=== What you have to do ===
Continue the passage about Michael Schumacher's racing career, picking up right after its last sentence.

=== Document text ===
● ● ●
Before joining Formula 1, Schumacher signed with the Mercedes junior racing programme in the World Sportscar Championship and finished fifth overall, winning the season finale at the Autodromo Hermano Rodriguez.
Michael Schumacher in Formula One
Throughout his career, Schumacher was known for his ability to produce fast laps at crucial moments throughout a race and push his car to the very limit for sustained periods.
Schumacher made his Formula One debut in 1991, joining the Irish Jordan-Ford team as a replacement for Bertrand Gachot. He was then lucratively signed by Jordan but following his debut at the Belgian Grand Prix, he was then engaged by Benetton-Ford for the next race where he would ultimately stay until 1995, winning the 1994 and 1995 World Championships.
In 1996, Schumacher joined Ferrari for a salary of $60million over two years. Previous to his arrival, they had not won a drivers’ championship since 1979 and a constructors’ championship since 1983.
● ● ●
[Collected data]

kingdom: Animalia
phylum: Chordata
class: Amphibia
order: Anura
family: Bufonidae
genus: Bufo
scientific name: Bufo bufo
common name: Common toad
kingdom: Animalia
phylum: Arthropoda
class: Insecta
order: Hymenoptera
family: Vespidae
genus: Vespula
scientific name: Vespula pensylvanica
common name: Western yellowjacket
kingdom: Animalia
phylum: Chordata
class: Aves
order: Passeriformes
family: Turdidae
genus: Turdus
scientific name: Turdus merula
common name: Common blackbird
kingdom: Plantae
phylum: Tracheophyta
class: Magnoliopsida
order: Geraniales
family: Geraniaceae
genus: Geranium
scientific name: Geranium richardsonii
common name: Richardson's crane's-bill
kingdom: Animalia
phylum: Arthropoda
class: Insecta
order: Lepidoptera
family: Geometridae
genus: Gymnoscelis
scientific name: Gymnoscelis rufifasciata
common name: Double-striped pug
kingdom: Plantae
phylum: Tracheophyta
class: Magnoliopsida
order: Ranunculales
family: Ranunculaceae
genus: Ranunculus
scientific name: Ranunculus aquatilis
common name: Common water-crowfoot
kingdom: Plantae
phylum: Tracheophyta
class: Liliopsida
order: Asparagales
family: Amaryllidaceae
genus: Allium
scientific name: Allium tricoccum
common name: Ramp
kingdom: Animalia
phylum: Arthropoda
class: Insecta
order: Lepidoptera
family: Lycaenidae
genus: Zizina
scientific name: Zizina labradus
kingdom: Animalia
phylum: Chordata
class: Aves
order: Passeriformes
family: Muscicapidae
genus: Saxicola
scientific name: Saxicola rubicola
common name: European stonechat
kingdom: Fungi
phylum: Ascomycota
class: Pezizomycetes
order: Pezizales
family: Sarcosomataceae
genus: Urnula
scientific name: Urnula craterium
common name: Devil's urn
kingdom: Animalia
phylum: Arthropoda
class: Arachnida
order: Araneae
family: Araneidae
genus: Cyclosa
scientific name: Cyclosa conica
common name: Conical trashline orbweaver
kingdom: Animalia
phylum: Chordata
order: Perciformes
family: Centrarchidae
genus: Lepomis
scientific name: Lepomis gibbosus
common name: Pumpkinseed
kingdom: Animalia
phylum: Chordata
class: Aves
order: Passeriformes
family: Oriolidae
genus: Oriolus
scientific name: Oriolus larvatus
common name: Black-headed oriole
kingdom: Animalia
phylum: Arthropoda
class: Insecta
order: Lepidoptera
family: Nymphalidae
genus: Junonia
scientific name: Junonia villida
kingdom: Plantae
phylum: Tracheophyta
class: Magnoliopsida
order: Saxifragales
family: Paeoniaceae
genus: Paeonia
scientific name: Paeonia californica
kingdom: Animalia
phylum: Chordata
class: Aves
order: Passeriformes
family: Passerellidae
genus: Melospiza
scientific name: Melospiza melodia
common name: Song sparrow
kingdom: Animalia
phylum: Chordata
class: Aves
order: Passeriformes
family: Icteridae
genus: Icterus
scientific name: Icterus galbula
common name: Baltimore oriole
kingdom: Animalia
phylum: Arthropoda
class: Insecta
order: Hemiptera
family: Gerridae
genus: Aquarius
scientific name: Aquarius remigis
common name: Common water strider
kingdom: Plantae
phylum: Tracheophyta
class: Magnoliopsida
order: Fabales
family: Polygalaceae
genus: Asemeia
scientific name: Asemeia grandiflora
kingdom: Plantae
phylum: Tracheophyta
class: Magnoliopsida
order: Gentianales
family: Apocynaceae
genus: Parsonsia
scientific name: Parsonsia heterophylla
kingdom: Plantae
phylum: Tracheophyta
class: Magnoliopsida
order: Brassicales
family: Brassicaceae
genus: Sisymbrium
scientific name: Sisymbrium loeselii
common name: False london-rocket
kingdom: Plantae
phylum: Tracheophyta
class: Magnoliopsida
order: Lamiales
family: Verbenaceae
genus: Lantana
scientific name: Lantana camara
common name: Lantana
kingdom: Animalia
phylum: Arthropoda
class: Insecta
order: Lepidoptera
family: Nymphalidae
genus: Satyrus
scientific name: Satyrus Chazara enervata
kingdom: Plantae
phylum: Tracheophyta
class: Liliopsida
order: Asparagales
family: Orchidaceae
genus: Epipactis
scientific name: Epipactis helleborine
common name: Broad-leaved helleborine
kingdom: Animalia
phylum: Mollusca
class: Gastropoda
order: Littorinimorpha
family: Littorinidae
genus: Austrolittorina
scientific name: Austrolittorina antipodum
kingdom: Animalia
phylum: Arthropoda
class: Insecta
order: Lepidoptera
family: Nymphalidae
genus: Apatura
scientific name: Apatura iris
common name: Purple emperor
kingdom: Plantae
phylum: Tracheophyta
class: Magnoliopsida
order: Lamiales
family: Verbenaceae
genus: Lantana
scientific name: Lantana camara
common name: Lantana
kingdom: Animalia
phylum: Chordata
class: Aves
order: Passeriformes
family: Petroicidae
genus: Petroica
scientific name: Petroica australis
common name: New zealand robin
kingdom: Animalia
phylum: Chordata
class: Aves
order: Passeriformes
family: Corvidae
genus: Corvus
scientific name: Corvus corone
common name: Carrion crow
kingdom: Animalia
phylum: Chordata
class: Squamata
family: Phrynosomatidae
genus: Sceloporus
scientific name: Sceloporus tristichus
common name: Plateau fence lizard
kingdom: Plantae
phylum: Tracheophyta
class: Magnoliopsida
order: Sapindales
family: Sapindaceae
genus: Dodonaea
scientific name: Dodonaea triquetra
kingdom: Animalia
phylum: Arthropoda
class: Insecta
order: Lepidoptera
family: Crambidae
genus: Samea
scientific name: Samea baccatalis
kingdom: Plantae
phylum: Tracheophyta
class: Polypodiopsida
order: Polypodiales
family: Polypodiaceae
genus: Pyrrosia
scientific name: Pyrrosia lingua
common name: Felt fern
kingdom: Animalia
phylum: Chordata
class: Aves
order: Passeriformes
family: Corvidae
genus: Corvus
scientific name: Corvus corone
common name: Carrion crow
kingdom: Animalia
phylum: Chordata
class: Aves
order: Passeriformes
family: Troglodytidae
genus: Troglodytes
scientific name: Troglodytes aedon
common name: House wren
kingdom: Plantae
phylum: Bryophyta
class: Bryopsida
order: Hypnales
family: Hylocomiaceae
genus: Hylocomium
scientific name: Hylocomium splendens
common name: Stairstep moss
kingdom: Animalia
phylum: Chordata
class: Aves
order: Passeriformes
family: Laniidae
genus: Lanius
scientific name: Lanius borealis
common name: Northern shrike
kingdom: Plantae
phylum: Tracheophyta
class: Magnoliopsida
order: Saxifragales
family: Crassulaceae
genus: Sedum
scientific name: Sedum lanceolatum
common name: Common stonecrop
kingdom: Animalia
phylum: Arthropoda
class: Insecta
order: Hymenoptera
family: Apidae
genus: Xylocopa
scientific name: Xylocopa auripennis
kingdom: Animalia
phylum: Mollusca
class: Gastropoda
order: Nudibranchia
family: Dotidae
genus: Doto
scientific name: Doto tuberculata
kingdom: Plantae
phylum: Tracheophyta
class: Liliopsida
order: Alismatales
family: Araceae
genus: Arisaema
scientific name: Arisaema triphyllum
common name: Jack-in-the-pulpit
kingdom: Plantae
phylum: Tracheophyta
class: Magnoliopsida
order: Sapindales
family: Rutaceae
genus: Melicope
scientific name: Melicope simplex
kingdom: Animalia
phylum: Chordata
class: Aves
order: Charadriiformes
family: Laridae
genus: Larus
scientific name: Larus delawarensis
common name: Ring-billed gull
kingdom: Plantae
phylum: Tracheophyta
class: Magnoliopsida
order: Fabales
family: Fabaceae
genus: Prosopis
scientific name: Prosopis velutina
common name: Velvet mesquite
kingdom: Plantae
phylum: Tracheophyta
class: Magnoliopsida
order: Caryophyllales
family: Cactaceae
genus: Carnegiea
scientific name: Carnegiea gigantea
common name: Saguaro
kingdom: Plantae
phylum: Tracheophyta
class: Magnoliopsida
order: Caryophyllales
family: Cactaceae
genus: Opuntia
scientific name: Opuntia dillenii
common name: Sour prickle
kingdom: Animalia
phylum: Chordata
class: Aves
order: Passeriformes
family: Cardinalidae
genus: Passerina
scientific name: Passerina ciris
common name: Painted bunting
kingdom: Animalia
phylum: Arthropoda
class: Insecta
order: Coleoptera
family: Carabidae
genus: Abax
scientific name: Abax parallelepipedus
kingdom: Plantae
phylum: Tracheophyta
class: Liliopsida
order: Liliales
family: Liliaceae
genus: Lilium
● ● ●
=== Task answer ===
He would then go on to win five consecutive world titles with the Prancing Horses before a rule change to the 2005 season involving tyres greatly affected Ferrari’s dominance and Schumacher then finished third.
2006 became Schumacher’s last season with Ferrari and following his win at the Italian Grand Prix, he announced his retirement from Formula 1. He was handed a trophy by the former footballer Pele at the season’s last race in Brazil.
Four years later, Schumacher made his return to the track, driving for the new Mercedes GP team. He was 41 and he finished 9th, 8th and 13th in his three years with the Silver Arrows.
When announcing his retirement for the second time, Schumacher said: “There were times in the past few months in which I didn’t want to deal With Formula One or prepare for the next Grand Prix.”
What happened in 2013?
As tragic irony would have it, Schumacher’s life-changing accident came a year after he ended his Formula One career.
In December 2013, the Ferrari icon was skiing with his then 14-year-old son Mick, and fell, hitting his head on a rock sustaining a serious head injury. Physicians said had he not been wearing a helmet the Formula One legend would most likely have died.
He was airlifted to Grenoble Hospital where he was put into a medically induced coma because of traumatic brain injury and by early April he was showing moments of consciousness as he was gradually withdrawn from the coma.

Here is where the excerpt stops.